### Your objective
The entries that follow need to be retyped verbatim.

### Input material
§

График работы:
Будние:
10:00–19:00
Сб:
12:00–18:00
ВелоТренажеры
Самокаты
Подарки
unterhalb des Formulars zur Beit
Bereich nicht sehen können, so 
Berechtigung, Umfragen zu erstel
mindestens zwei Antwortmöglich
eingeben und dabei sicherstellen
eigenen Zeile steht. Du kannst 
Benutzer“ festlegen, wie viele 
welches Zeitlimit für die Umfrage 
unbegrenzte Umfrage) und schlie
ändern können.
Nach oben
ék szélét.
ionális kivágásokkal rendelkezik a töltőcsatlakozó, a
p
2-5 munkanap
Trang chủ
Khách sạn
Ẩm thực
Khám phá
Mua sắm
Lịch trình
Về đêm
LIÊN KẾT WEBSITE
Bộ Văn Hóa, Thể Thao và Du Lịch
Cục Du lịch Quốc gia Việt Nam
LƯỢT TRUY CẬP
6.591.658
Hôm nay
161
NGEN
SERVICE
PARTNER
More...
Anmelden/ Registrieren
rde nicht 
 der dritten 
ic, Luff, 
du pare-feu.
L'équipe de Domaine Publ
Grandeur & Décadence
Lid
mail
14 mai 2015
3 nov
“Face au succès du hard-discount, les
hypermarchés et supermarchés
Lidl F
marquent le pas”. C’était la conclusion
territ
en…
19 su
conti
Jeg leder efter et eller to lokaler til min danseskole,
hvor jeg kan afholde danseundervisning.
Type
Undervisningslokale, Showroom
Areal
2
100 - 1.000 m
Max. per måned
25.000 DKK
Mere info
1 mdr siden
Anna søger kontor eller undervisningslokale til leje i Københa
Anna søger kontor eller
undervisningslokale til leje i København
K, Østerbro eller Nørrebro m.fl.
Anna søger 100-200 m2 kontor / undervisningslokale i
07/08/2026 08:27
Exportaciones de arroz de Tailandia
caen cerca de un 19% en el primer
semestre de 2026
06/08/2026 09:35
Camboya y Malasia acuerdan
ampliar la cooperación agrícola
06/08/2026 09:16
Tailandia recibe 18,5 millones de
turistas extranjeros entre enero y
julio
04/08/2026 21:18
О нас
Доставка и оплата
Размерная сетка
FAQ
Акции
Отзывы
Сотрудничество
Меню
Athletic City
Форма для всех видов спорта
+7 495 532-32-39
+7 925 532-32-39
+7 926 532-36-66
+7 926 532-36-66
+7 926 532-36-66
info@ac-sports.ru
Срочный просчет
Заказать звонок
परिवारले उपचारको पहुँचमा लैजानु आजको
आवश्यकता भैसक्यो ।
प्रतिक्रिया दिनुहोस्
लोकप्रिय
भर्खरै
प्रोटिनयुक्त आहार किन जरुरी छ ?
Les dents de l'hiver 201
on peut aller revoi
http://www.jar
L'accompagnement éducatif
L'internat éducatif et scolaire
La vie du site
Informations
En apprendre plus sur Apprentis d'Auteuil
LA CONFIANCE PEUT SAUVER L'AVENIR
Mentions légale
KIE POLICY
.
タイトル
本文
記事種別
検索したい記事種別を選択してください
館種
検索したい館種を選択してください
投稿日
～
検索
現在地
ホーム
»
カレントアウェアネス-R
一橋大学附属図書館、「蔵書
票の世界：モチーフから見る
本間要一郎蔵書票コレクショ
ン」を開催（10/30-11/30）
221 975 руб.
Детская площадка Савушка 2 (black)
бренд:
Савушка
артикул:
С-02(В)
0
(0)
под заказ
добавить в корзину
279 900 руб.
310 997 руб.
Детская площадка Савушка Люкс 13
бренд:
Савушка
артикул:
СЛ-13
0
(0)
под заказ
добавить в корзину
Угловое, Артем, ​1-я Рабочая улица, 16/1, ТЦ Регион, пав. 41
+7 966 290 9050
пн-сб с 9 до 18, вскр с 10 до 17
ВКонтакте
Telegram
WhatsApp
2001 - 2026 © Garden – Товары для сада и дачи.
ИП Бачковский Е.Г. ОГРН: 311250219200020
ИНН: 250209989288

§

### Output of the exercise
График работы:
Будние:
10:00–19:00
Сб:
12:00–18:00
ВелоТренажеры
Самокаты
Подарки
unterhalb des Formulars zur Beit
Bereich nicht sehen können, so 
Berechtigung, Umfragen zu erstel
mindestens zwei Antwortmöglich
eingeben und dabei sicherstellen
eigenen Zeile steht. Du kannst 
Benutzer“ festlegen, wie viele 
welches Zeitlimit für die Umfrage 
unbegrenzte Umfrage) und schlie
ändern können.
Nach oben
ék szélét.
ionális kivágásokkal rendelkezik a töltőcsatlakozó, a
p
2-5 munkanap
Trang chủ
Khách sạn
Ẩm thực
Khám phá
Mua sắm
Lịch trình
Về đêm
LIÊN KẾT WEBSITE
Bộ Văn Hóa, Thể Thao và Du Lịch
Cục Du lịch Quốc gia Việt Nam
LƯỢT TRUY CẬP
6.591.658
Hôm nay
161
NGEN
SERVICE
PARTNER
More...
Anmelden/ Registrieren
rde nicht 
 der dritten 
ic, Luff, 
du pare-feu.
L'équipe de Domaine Publ
Grandeur & Décadence
Lid
mail
14 mai 2015
3 nov
“Face au succès du hard-discount, les
hypermarchés et supermarchés
Lidl F
marquent le pas”. C’était la conclusion
territ
en…
19 su
conti
Jeg leder efter et eller to lokaler til min danseskole,
hvor jeg kan afholde danseundervisning.
Type
Undervisningslokale, Showroom
Areal
2
100 - 1.000 m
Max. per måned
25.000 DKK
Mere info
1 mdr siden
Anna søger kontor eller undervisningslokale til leje i Københa
Anna søger kontor eller
undervisningslokale til leje i København
K, Østerbro eller Nørrebro m.fl.
Anna søger 100-200 m2 kontor / undervisningslokale i
07/08/2026 08:27
Exportaciones de arroz de Tailandia
caen cerca de un 19% en el primer
semestre de 2026
06/08/2026 09:35
Camboya y Malasia acuerdan
ampliar la cooperación agrícola
06/08/2026 09:16
Tailandia recibe 18,5 millones de
turistas extranjeros entre enero y
julio
04/08/2026 21:18
О нас
Доставка и оплата
Размерная сетка
FAQ
Акции
Отзывы
Сотрудничество
Меню
Athletic City
Форма для всех видов спорта
+7 495 532-32-39
+7 925 532-32-39
+7 926 532-36-66
+7 926 532-36-66
+7 926 532-36-66
info@ac-sports.ru
Срочный просчет
Заказать звонок
परिवारले उपचारको पहुँचमा लैजानु आजको
आवश्यकता भैसक्यो ।
प्रतिक्रिया दिनुहोस्
लोकप्रिय
भर्खरै
प्रोटिनयुक्त आहार किन जरुरी छ ?
Les dents de l'hiver 201
on peut aller revoi
http://www.jar
L'accompagnement éducatif
L'internat éducatif et scolaire
La vie du site
Informations
En apprendre plus sur Apprentis d'Auteuil
LA CONFIANCE PEUT SAUVER L'AVENIR
Mentions légale
KIE POLICY
.
タイトル
本文
記事種別
検索したい記事種別を選択してください
館種
検索したい館種を選択してください
投稿日
～
検索
現在地
ホーム
»
カレントアウェアネス-R
一橋大学附属図書館、「蔵書
票の世界：モチーフから見る
本間要一郎蔵書票コレクショ
ン」を開催（10/30-11/30）
221 975 руб.
Детская площадка Савушка 2 (black)
бренд:
Савушка
артикул:
С-02(В)
0
(0)
под заказ
добавить в корзину
279 900 руб.
310 997 руб.
Детская площадка Савушка Люкс 13
бренд:
Савушка
артикул:
СЛ-13
0
(0)
под заказ
добавить в корзину
Угловое, Артем, ​1-я Рабочая улица, 16/1, ТЦ Регион, пав. 41
+7 966 290 9050
пн-сб с 9 до 18, вскр с 10 до 17
ВКонтакте
Telegram
WhatsApp
2001 - 2026 © Garden – Товары для сада и дачи.
ИП Бачковский Е.Г. ОГРН: 311250219200020
ИНН: 250209989288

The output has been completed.